Close inspection of the Government’s  figures tells us that the vast majority of tax-relief being used to incentivise saving is spent on people in our occupational pension schemes.

The  total annual value of income tax relief rose last year to around £35bn. Even when you discount the £14bn recouped from pensioners, there is still £21bn being used purely as a savings incentive.

59% 0f this tax-relief is estimated to have gone to those with incomes in excess of £45,000 pa. Pension tax-relief is benefiting those with high incomes, even more pertinently, it’s benefiting those who already have big pensions.This is because about half of that £35bn was paid against contributions made by employers into defined benefit schemes .

If you consider  tax-relief to be a way to encourage the needy to be self sufficient in retirement, such a state of affairs is unsatisfactory.

Since the vast majority of DB accrual is in the public sector, it’s logical for a  Chancellor dedicated to deficit reduction, to fix his sights on employer contributions into occupational schemes. Logically  he should  be focussing  on the public sector pension schemes which are funded directly by Government and indirectly through tax-relief.

The deal done with the public sector and its unions has future proofed contributions and benefits till 2024. But these protections do not include changes to tax relief.

So the opportunity exists for the Chancellor to tackle the £17bn+ he’s missing out on, when public sector employees fund pensions (rather than paying salary) .  He may consider this his only chance to control spending on public sector pensions.

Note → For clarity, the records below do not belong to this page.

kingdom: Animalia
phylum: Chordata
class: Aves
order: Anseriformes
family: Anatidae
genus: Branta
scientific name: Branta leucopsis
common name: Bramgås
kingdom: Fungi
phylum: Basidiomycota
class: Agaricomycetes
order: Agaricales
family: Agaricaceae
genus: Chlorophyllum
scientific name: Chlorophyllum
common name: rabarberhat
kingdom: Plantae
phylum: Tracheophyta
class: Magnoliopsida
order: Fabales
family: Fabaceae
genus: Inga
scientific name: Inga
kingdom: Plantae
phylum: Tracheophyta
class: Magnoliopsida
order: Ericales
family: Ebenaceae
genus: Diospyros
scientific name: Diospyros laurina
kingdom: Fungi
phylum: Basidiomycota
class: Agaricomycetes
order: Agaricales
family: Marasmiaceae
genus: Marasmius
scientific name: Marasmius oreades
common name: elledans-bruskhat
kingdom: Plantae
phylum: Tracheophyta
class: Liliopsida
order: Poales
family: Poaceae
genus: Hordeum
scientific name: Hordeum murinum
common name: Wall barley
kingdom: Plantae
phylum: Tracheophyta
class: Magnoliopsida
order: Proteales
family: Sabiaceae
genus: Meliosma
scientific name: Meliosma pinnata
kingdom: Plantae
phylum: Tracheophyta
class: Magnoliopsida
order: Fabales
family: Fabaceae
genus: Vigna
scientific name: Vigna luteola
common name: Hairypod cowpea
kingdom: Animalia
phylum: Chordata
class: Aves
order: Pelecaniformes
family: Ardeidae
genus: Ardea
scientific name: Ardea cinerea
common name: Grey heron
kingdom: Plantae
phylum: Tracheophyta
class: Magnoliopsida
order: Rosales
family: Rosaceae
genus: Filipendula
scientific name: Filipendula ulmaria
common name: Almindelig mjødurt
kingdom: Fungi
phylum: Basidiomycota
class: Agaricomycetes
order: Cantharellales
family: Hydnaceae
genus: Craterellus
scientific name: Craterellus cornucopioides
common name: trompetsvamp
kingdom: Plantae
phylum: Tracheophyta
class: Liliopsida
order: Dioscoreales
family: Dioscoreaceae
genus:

It would be surprising  if this Chancellor missed this chance.  Indeed once you’ve finished reading this article, you might think the Chancellor missed an open goal if he didn’t target the well-heeled civil servants who are tax-relief’s principal beneficiaries.

What the Chancellor needs is a means to tax all pension contributions . Indeed – the Chancellor may be feeling he needs to abolish pension tax-relief altogether.

What is truly scary is that the Treasury already has got the  means to scrap tax-relief . The ‘means’ are already used by large occupational pension schemes. The ‘means’ is called “Scheme Pays” and is a system of collecting tax. It  is currently used to help employees exceeding the annual allowance.Were the annual allowance switched to zero, it could be extended to cover us all.

The way it works is simple. The scheme calculates the tax due and pays it to the Inland Revenue. The payment is set against the member’s eventual benefits, either by a deduction from the defined contribution pot or as an earmarked deduction from the promised guaranteed pension.

What Scheme Pays offers a cash-strapped Chancellor  is the opportunity to get the Treasury round its  two principal implementation issues.

Firstly it takes the strain off payroll. The  administration of Scheme Pays falls to the Scheme not PAYE. If payroll is no problem, changes can be made quickly

Secondly, (and more significantly), it allows all pensions contributions to be treated as a benefit in kind – without impacting take home pay. If people feel no pressure from the pay-packet, back bench opposition should dissipate. Just as Scheme Pays provides a golden key to implementation, so it tackles the wider issues relating to pension reward .

On the downside, the taxation of the employer’s contribution presents problems of valuation that would need to be addressed by enhanced GAD conversion factors.  And it will need some extra administration for schemes. But these are hardly insuperable obstacles.

Of more moment, Scheme Pays opens doors to a holistic approach to pension taxation which closes doors on abuse. Taxing employer and employee contributions as one benefit in kind , reduces the advantage of swapping salary for pensions.  Making pension contributions subject to national insurance would fully close the door.

There is potential  to radically reform the tax treatment of pensions. The impact of abolishing tax relief is to immediately free up £35bn of revenues to plug the deficit and to target savings incentives on those most needing help.

We think parochially about pensions and Chancellors look at a bigger picture. We have been warned to expect the unexpected. While the thoughts in this article are no more than speculation, they demonstrate the scope the Chancellor has not just to think but realise the unthinkable.